As a PGY3, the formative experience is the time spent as the screening consult resident who is the liaison for patients going to the ICU and the medical consult resident who provides consultation to other services in the hospital. Seniors also spend time on the floors and in the critical care units to consolidate their leadership skills. Time is allocated for you to customize your schedule based upon your particular career interests.

A typical PGY3 Schedule is as follows:

PGY3

Weeks

Gen Med Floors

6-8

Specialty Floors

0-2

MICU

4-6

Consults

8-10

Elective/Research

6

ICU Screens

4-6

Medical Consult

2-4

Ambulatory Care

12-14

Vacation

4

During their two-week ambulatory blocks, categorical residents have the unique opportunity to serve as primary care providers for a panel of patients at one of three community-based centers.  These centers are part of the William F. Ryan Community Health Network, a Federally Qualified Health Center accredited by the Joint Commission and an NCQA Level 3 Patient-Centered Medical Home, which provides high quality care to vulnerable, under- and uninsured populations.  Additional time is spent in the outpatient subspecialty clinics, such as Cardiology, Gastroenterology, Nephrology, Pulmonary, Rheumatology and Endocrinology.

Complementing this extensive outpatient clinical exposure, we offer a rich, weekly academic half-day that includes seminars in core topics of primary care medicine, evidence-based medicine, and wellness sessions. Our PGY1 residents also have an additional academic half-day each block for Art and Practice sessions, which focus on equitable patient-centered care topics such as unconscious bias, social determinants of health and health literacy .  Woven throughout the block is our quality improvement curriculum which includes real-time, resident-driven project implementation, classroom didactics, and online certification modules.  Finally, it is during the ambulatory blocks that residents engage in Simulation Lab activities.  

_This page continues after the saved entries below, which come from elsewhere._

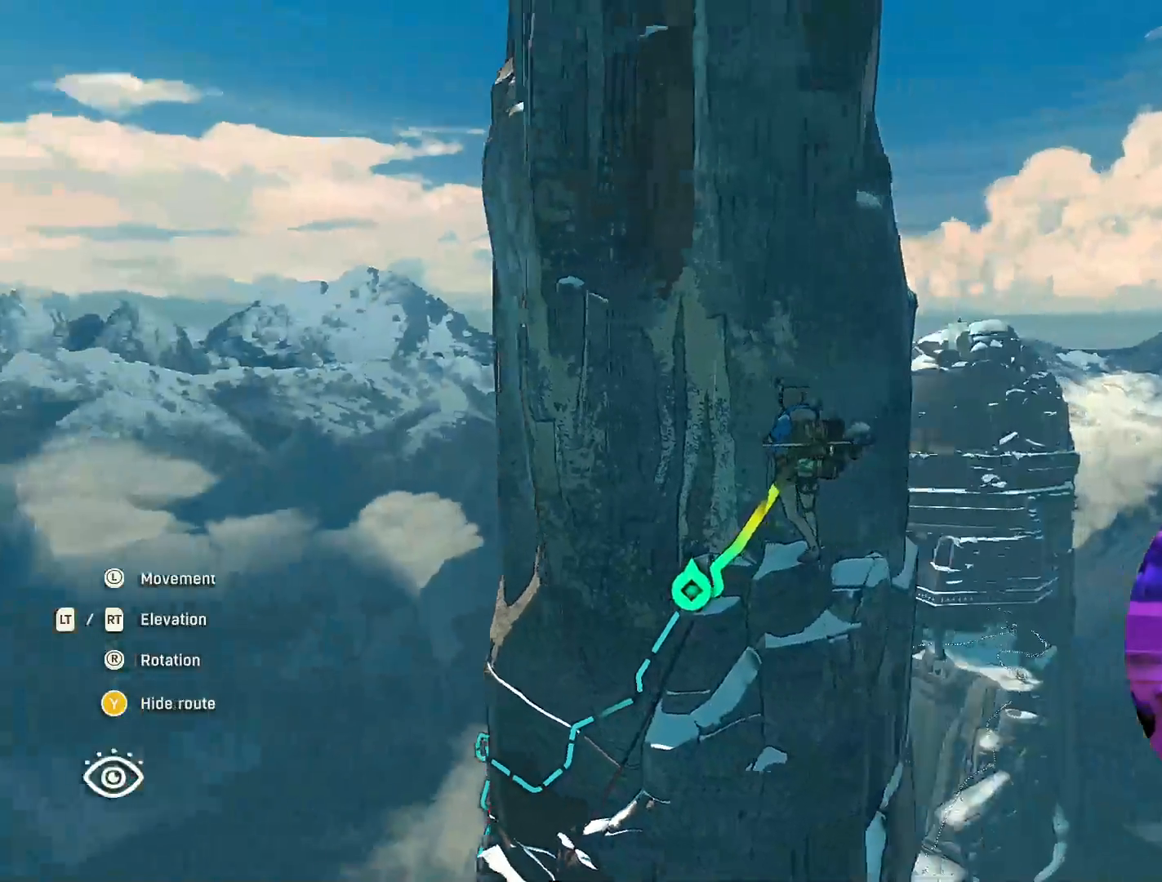
{"buttons": [], "left_stick": "right", "right_stick": "center", "events": [[450, "right_stick", "center"], [467, "left_stick", "right"]]}
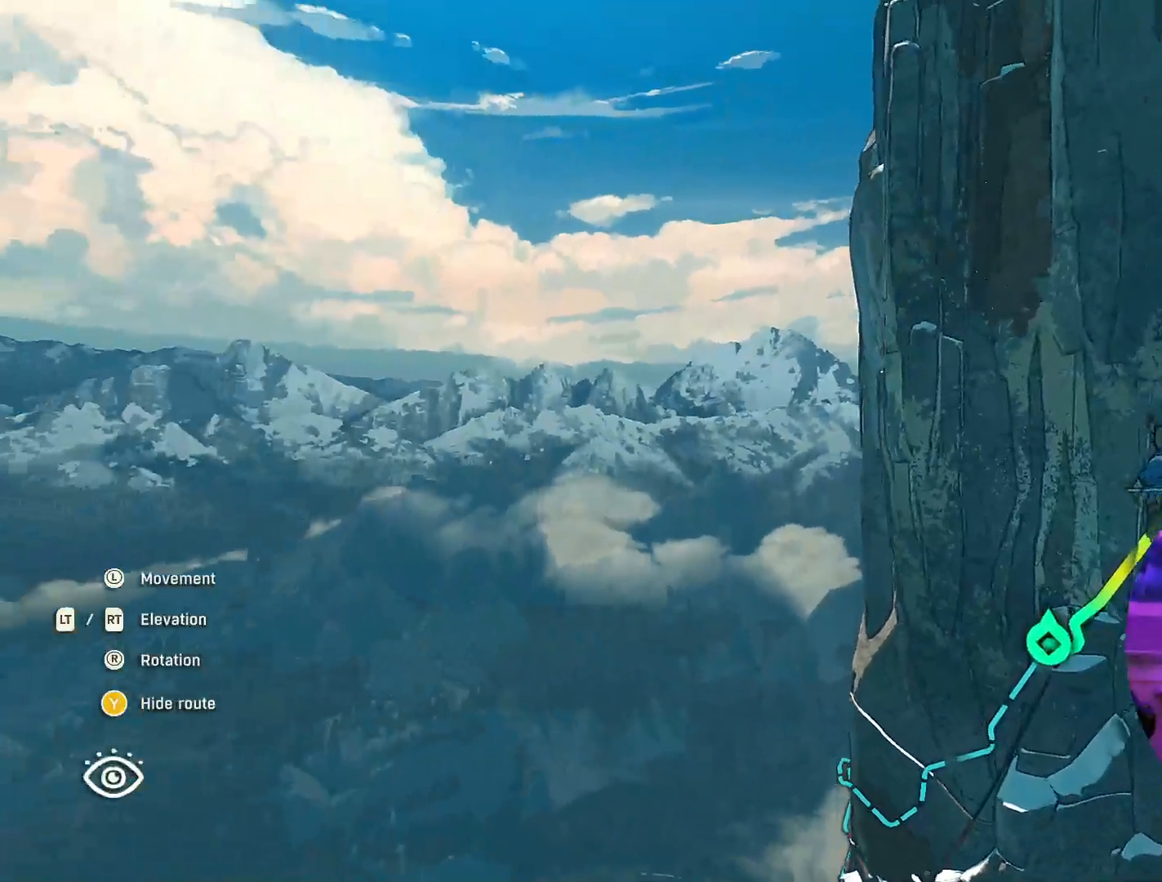
{"buttons": [], "left_stick": "center", "right_stick": "center", "events": [[83, "left_stick", "center"]]}
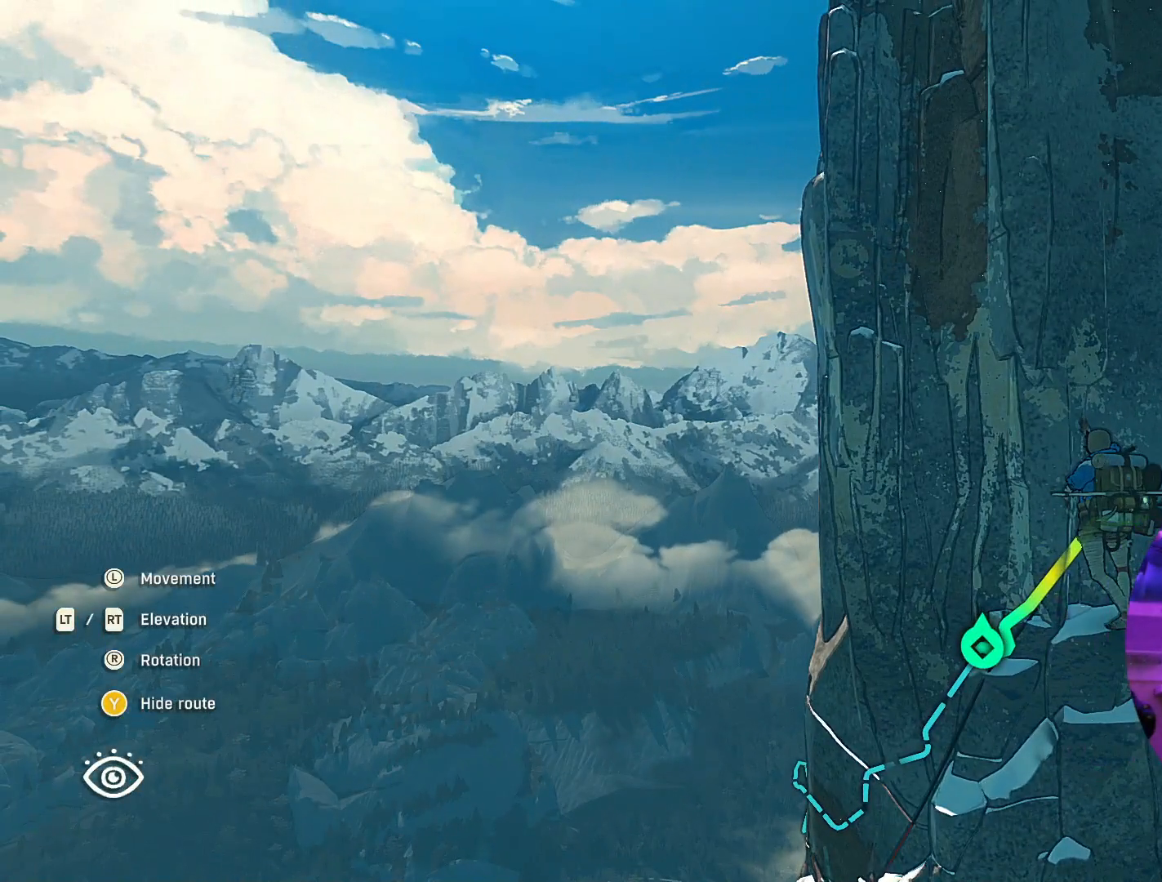
{"buttons": [], "left_stick": "center", "right_stick": "up-right", "events": [[317, "right_stick", "up"], [467, "right_stick", "up-right"]]}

The Medical Education Track is for residents interested in careers in medical education. Housestaff are invited to apply for the track at the end of their intern year and work through a two-year curriculum covering learning theory, curriculum design and implementation, feedback and evaluation, and medical education scholarship. The core sessions of the track occur outside of elective time, preserving the ability of track residents to pursue subspecialty clinical experiences. Residents in the Medical Education Track will help to create and implement a medical education project through the two years of the curriculum, with support and mentorship from the program. Projects developed through the track have included a professional skills curriculum for the residency, a pathophysiology-based monthly conference for the residents led by core faculty members, an enhanced ambulatory nutrition curriculum, and a peer-observation program aimed at improving teaching skills on resident-led rounds.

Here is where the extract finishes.